I looked up the history of this hybrid after noting the genus and species information on the tree’s small metal tag. The tree has caught my attention before not only the familiar bark, but also the seed balls in winter: they are a little smaller than a golf ball, deep brown, and most still hang from the bare tree. It looked a bit comical. We guessed the sign of spring here would be when the leaves and flowers push the dense seedballs off their branches.
We headed across the street and down the north-facing slope in Wingra Woods. It’s always a delight to see the two springs along the lower trail on the south shore of Lake Wingra. Much of the lake is ice-free now. There are a lot of geese and ducks—the woods and the water make it a popular place for birds and there is regular activity by the springs. Today, we heard the usual chatter of chickadees, some nuthatches, a few woodpeckers, and a Cooper’s hawk in the distance. We paused at the springs to listen and look for a while. Several people took pictures of the water flowing through the bright green watercress.

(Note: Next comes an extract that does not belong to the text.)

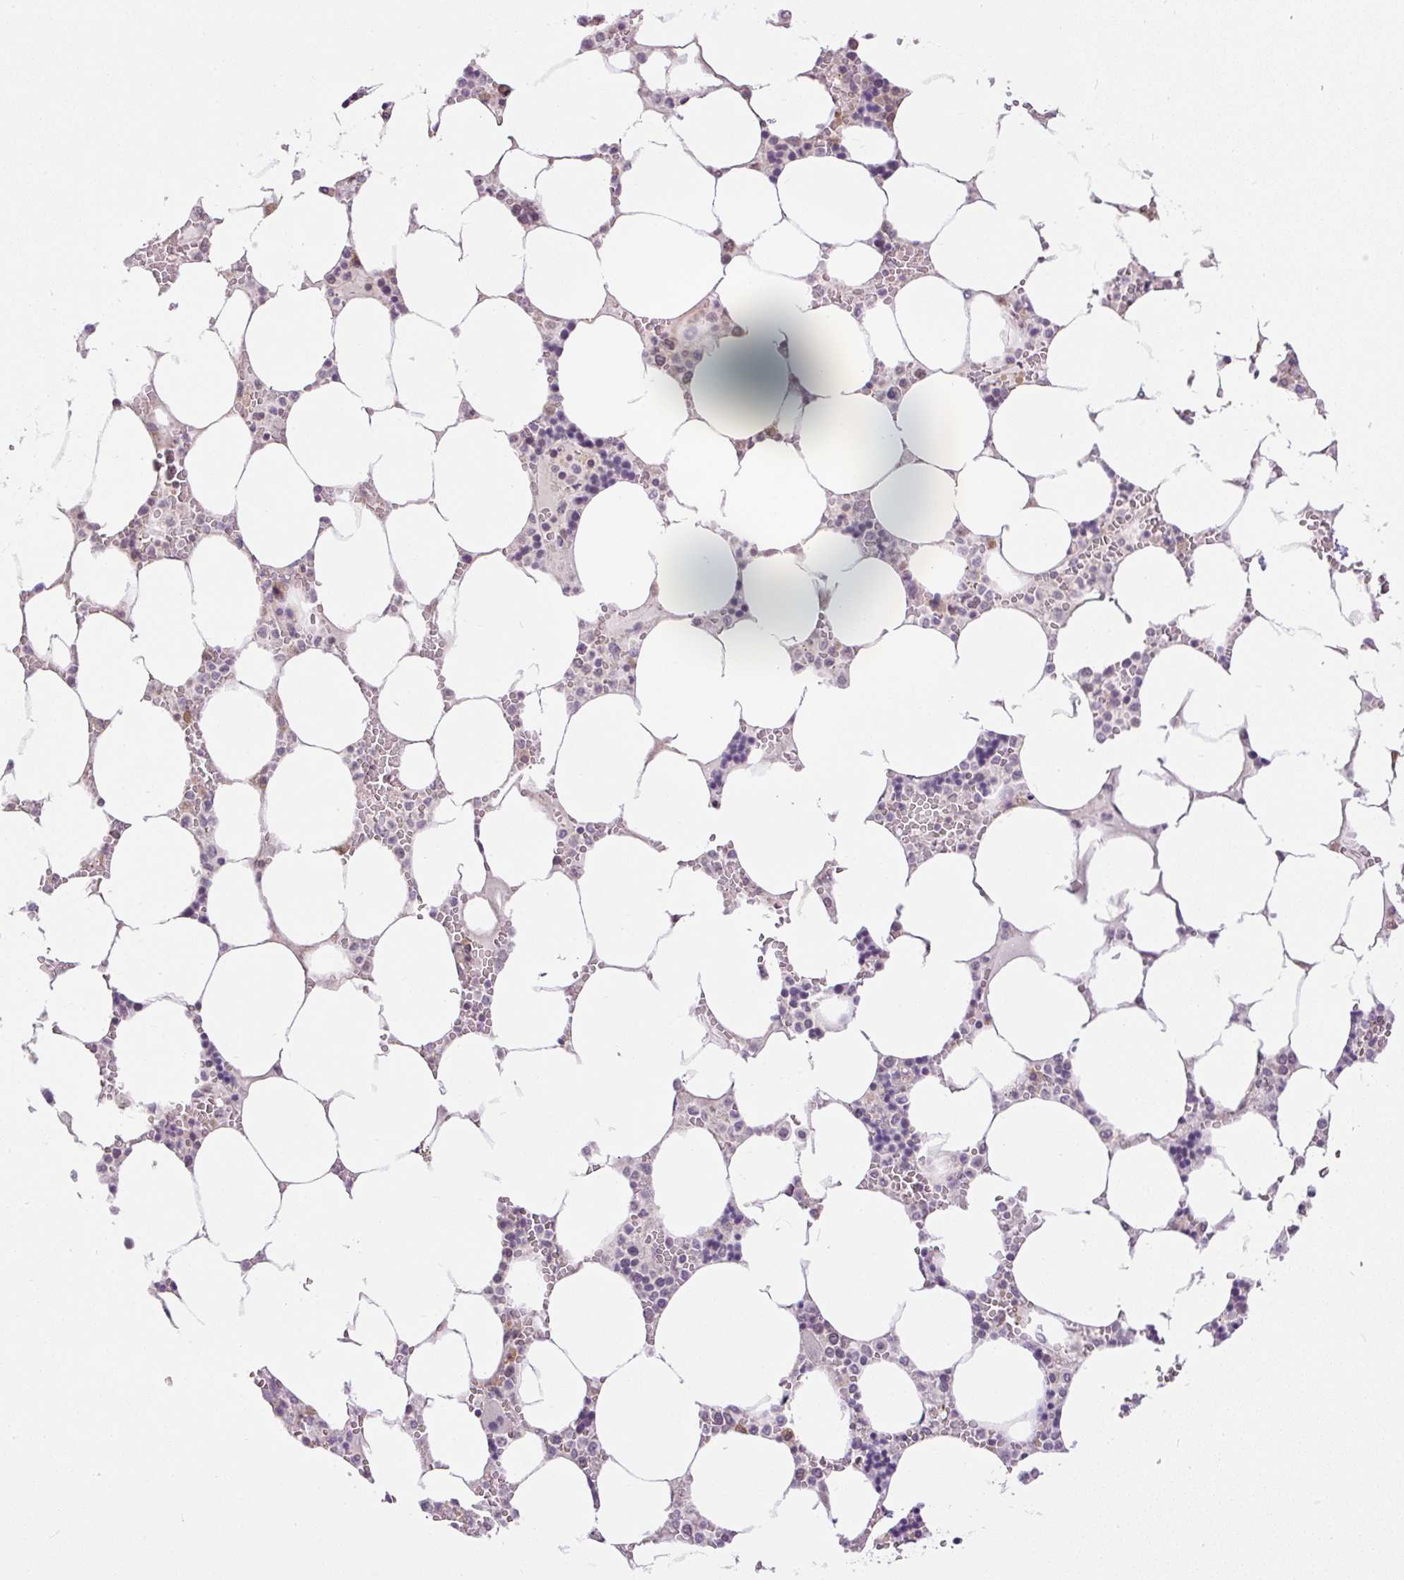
{"staining": {"intensity": "moderate", "quantity": "<25%", "location": "nuclear"}, "tissue": "bone marrow", "cell_type": "Hematopoietic cells", "image_type": "normal", "snomed": [{"axis": "morphology", "description": "Normal tissue, NOS"}, {"axis": "topography", "description": "Bone marrow"}], "caption": "A photomicrograph of bone marrow stained for a protein displays moderate nuclear brown staining in hematopoietic cells. The protein of interest is stained brown, and the nuclei are stained in blue (DAB (3,3'-diaminobenzidine) IHC with brightfield microscopy, high magnification).", "gene": "RACGAP1", "patient": {"sex": "male", "age": 64}}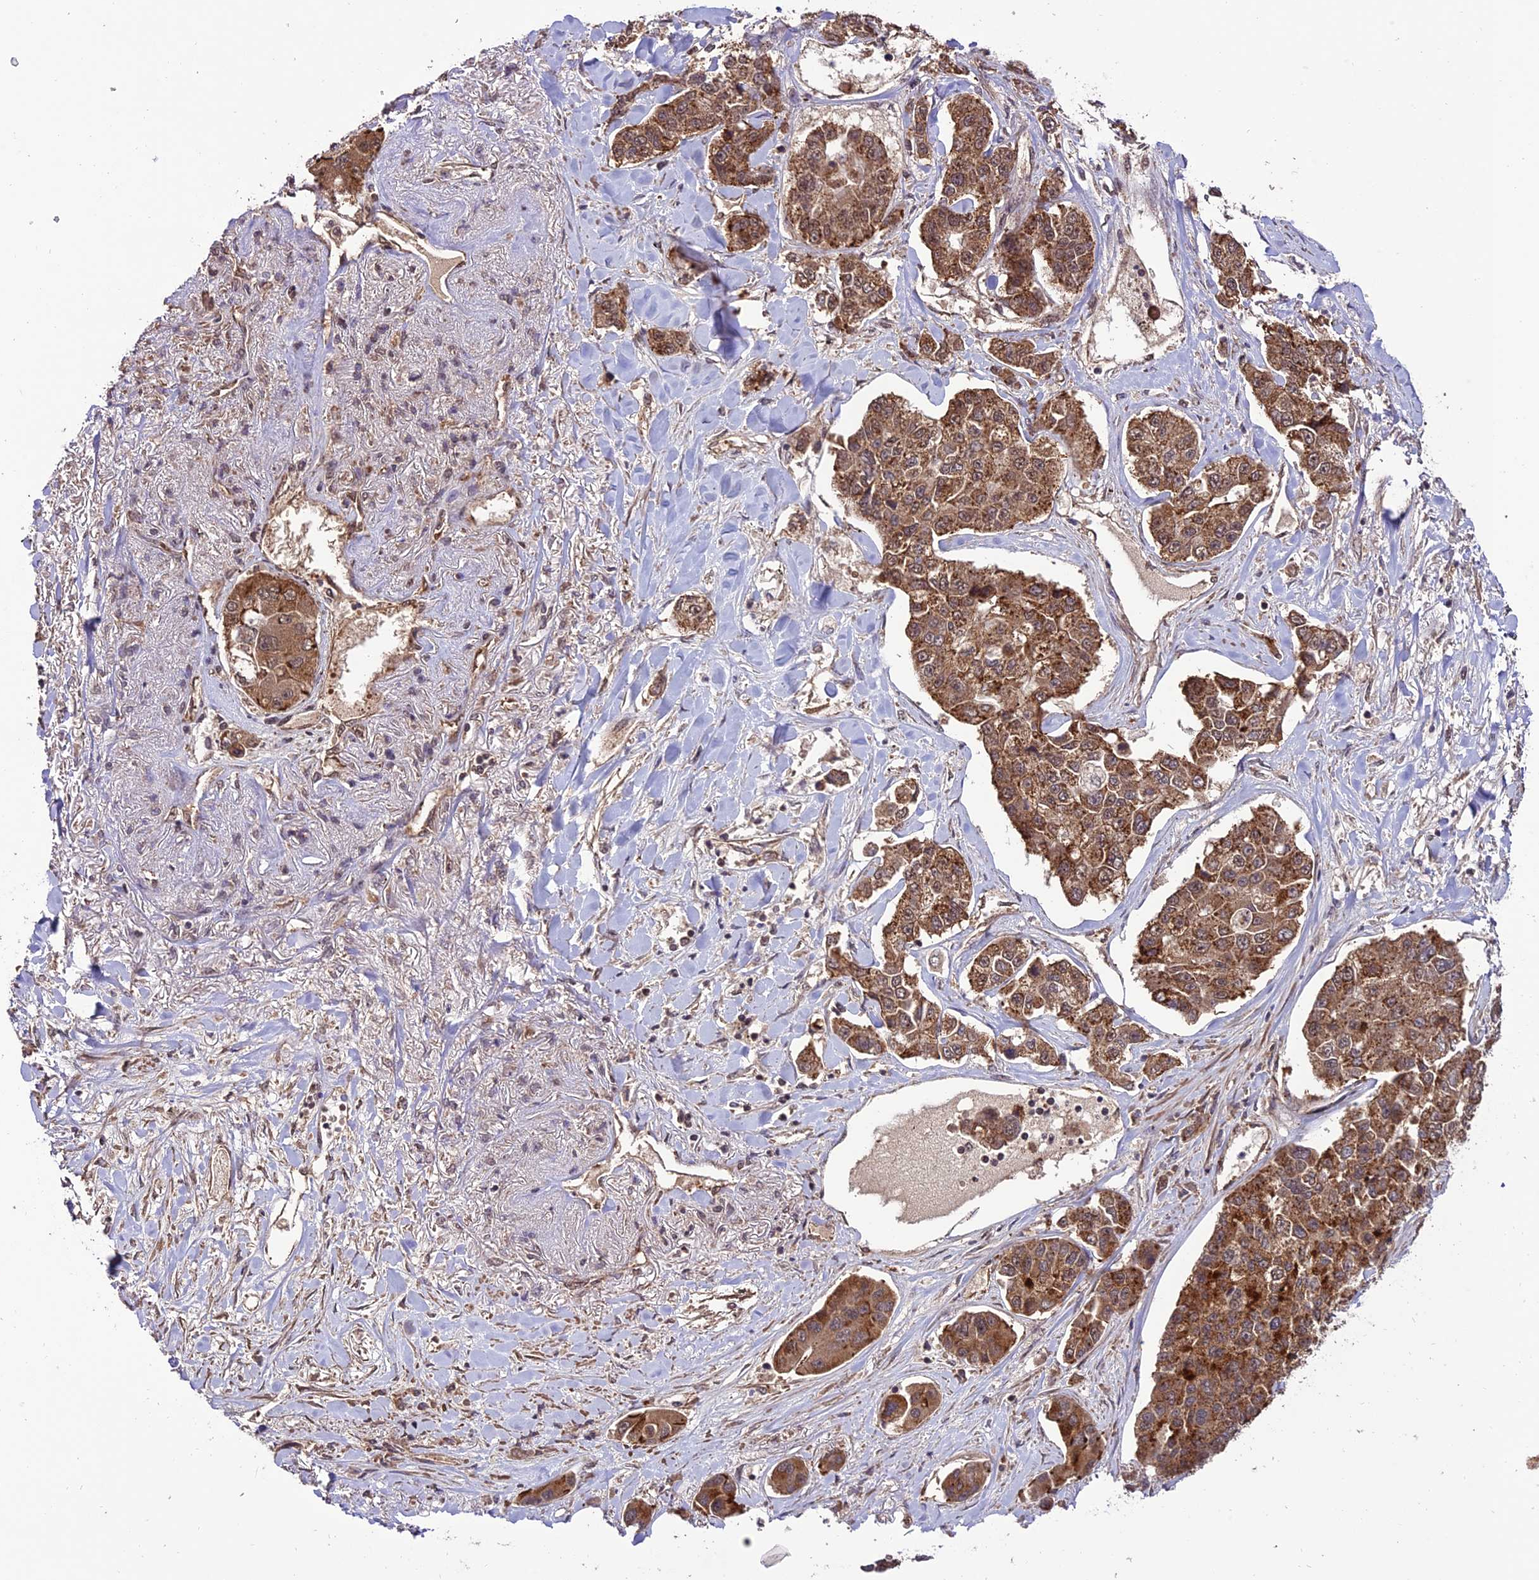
{"staining": {"intensity": "moderate", "quantity": ">75%", "location": "cytoplasmic/membranous"}, "tissue": "lung cancer", "cell_type": "Tumor cells", "image_type": "cancer", "snomed": [{"axis": "morphology", "description": "Adenocarcinoma, NOS"}, {"axis": "topography", "description": "Lung"}], "caption": "High-power microscopy captured an immunohistochemistry (IHC) micrograph of lung cancer (adenocarcinoma), revealing moderate cytoplasmic/membranous staining in approximately >75% of tumor cells.", "gene": "CABIN1", "patient": {"sex": "male", "age": 49}}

I moved the group along as most had not seen or smelled skunk cabbage. So we headed east on the trail and found that within the last week many more skunk cabbages had emerged in the mucky soil around the stream that flows to the lake. Right now, the insulated apparatus called a spathe is most visible. It looks like a huge pointed pasta shell, a mottled deep red color, and has honeycomb insulation, like insulated window shades, to keep the flower parts warm. Inside the spathe is a bulbous structure where tiny white flowers will form and be pollinated by beetles and flies in late winter/early spring. They are attracted to the smell, like a mild skunk spray. There was a gentle breeze that helped carry the odor to us. As spring progresses, the skunk cabbage will grow large leaves that look like a loosely packed cabbage plant.